To conclude, we must note that the renowned OpenAI recently proposed a new approach for generative models. While we typically avoid such work to focus on studies replicated and integrated by the academic community, we can hardly ignore this one considering its author and promises.
The Consistency Models [https://arxiv.org/pdf/2303.01469v1.pdf] are thus an evolution of diffusion models reminiscent of Neural Ordinary Differential Equations. Indeed, the problem (here of denoising) is expressed in the continuous domain, no longer discrete, and its usage involves solving a differential equation modeling the transition of a classical diffusion model.
Among the interesting points, the authors propose a method here allowing for generation in a single pass (unlike diffusion models), but where generation can be decomposed into multiple calls. This allows for a controllable balance between the quality and speed of generation. Classic applications are found : inpainting, editing, colorizing, super-resolution, etc.

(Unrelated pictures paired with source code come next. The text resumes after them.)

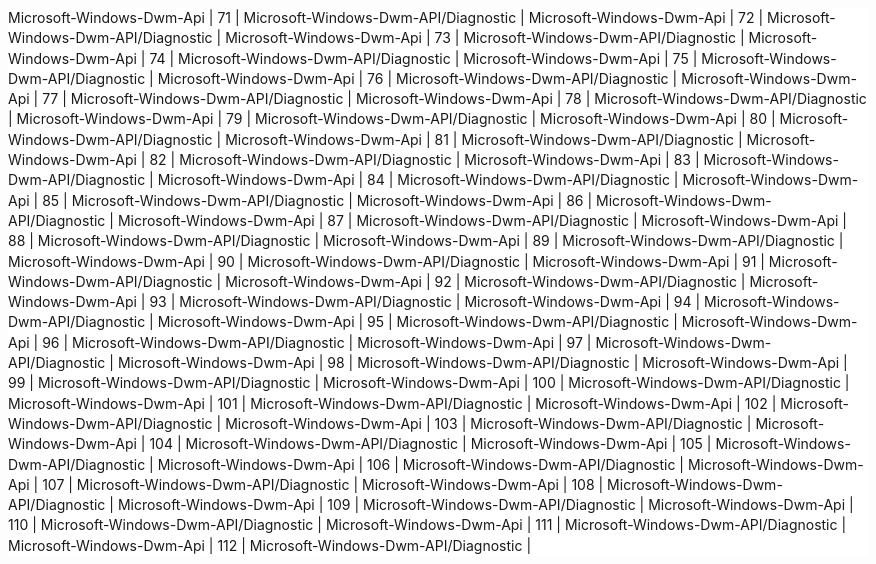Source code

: Microsoft-Windows-Dwm-Api  |  71        |  Microsoft-Windows-Dwm-API/Diagnostic  |
Microsoft-Windows-Dwm-Api  |  72        |  Microsoft-Windows-Dwm-API/Diagnostic  |
Microsoft-Windows-Dwm-Api  |  73        |  Microsoft-Windows-Dwm-API/Diagnostic  |
Microsoft-Windows-Dwm-Api  |  74        |  Microsoft-Windows-Dwm-API/Diagnostic  |
Microsoft-Windows-Dwm-Api  |  75        |  Microsoft-Windows-Dwm-API/Diagnostic  |
Microsoft-Windows-Dwm-Api  |  76        |  Microsoft-Windows-Dwm-API/Diagnostic  |
Microsoft-Windows-Dwm-Api  |  77        |  Microsoft-Windows-Dwm-API/Diagnostic  |
Microsoft-Windows-Dwm-Api  |  78        |  Microsoft-Windows-Dwm-API/Diagnostic  |
Microsoft-Windows-Dwm-Api  |  79        |  Microsoft-Windows-Dwm-API/Diagnostic  |
Microsoft-Windows-Dwm-Api  |  80        |  Microsoft-Windows-Dwm-API/Diagnostic  |
Microsoft-Windows-Dwm-Api  |  81        |  Microsoft-Windows-Dwm-API/Diagnostic  |
Microsoft-Windows-Dwm-Api  |  82        |  Microsoft-Windows-Dwm-API/Diagnostic  |
Microsoft-Windows-Dwm-Api  |  83        |  Microsoft-Windows-Dwm-API/Diagnostic  |
Microsoft-Windows-Dwm-Api  |  84        |  Microsoft-Windows-Dwm-API/Diagnostic  |
Microsoft-Windows-Dwm-Api  |  85        |  Microsoft-Windows-Dwm-API/Diagnostic  |
Microsoft-Windows-Dwm-Api  |  86        |  Microsoft-Windows-Dwm-API/Diagnostic  |
Microsoft-Windows-Dwm-Api  |  87        |  Microsoft-Windows-Dwm-API/Diagnostic  |
Microsoft-Windows-Dwm-Api  |  88        |  Microsoft-Windows-Dwm-API/Diagnostic  |
Microsoft-Windows-Dwm-Api  |  89        |  Microsoft-Windows-Dwm-API/Diagnostic  |
Microsoft-Windows-Dwm-Api  |  90        |  Microsoft-Windows-Dwm-API/Diagnostic  |
Microsoft-Windows-Dwm-Api  |  91        |  Microsoft-Windows-Dwm-API/Diagnostic  |
Microsoft-Windows-Dwm-Api  |  92        |  Microsoft-Windows-Dwm-API/Diagnostic  |
Microsoft-Windows-Dwm-Api  |  93        |  Microsoft-Windows-Dwm-API/Diagnostic  |
Microsoft-Windows-Dwm-Api  |  94        |  Microsoft-Windows-Dwm-API/Diagnostic  |
Microsoft-Windows-Dwm-Api  |  95        |  Microsoft-Windows-Dwm-API/Diagnostic  |
Microsoft-Windows-Dwm-Api  |  96        |  Microsoft-Windows-Dwm-API/Diagnostic  |
Microsoft-Windows-Dwm-Api  |  97        |  Microsoft-Windows-Dwm-API/Diagnostic  |
Microsoft-Windows-Dwm-Api  |  98        |  Microsoft-Windows-Dwm-API/Diagnostic  |
Microsoft-Windows-Dwm-Api  |  99        |  Microsoft-Windows-Dwm-API/Diagnostic  |
Microsoft-Windows-Dwm-Api  |  100       |  Microsoft-Windows-Dwm-API/Diagnostic  |
Microsoft-Windows-Dwm-Api  |  101       |  Microsoft-Windows-Dwm-API/Diagnostic  |
Microsoft-Windows-Dwm-Api  |  102       |  Microsoft-Windows-Dwm-API/Diagnostic  |
Microsoft-Windows-Dwm-Api  |  103       |  Microsoft-Windows-Dwm-API/Diagnostic  |
Microsoft-Windows-Dwm-Api  |  104       |  Microsoft-Windows-Dwm-API/Diagnostic  |
Microsoft-Windows-Dwm-Api  |  105       |  Microsoft-Windows-Dwm-API/Diagnostic  |
Microsoft-Windows-Dwm-Api  |  106       |  Microsoft-Windows-Dwm-API/Diagnostic  |
Microsoft-Windows-Dwm-Api  |  107       |  Microsoft-Windows-Dwm-API/Diagnostic  |
Microsoft-Windows-Dwm-Api  |  108       |  Microsoft-Windows-Dwm-API/Diagnostic  |
Microsoft-Windows-Dwm-Api  |  109       |  Microsoft-Windows-Dwm-API/Diagnostic  |
Microsoft-Windows-Dwm-Api  |  110       |  Microsoft-Windows-Dwm-API/Diagnostic  |
Microsoft-Windows-Dwm-Api  |  111       |  Microsoft-Windows-Dwm-API/Diagnostic  |
Microsoft-Windows-Dwm-Api  |  112       |  Microsoft-Windows-Dwm-API/Diagnostic  |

We're not going to throw our diffusion models in the trash can in the next hour to replace them with these works, obviously. The LDMs are accompanied today by a ton of research and a community that greatly enriches the tools offered. But we can keep an eye on these new tools which, perhaps, tomorrow will become the new tool to have the edge at the beach.
Why it's interesting ?
Generating sound (and certain forms of signal) is still a very complex task with many applications in industry. Working on audio is an interesting new tool for us for tomorrow, working in synthetic data generation. The second work is more fundamental, but interesting to follow to stay up to date with the developments in this field.